What to produce: Could you filter the records below and keep only the lines with the word "Majority"?

[Items listed in a dataset]
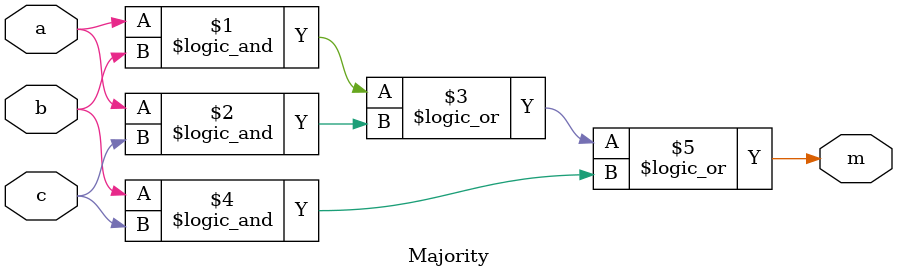
<source format=v>
module Majority (
  input a, b, c,
  output m
); 
  assign m = a && b || a && c || b && c;
endmodule // Majority
</source>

Response box:
module Majority (
endmodule // Majority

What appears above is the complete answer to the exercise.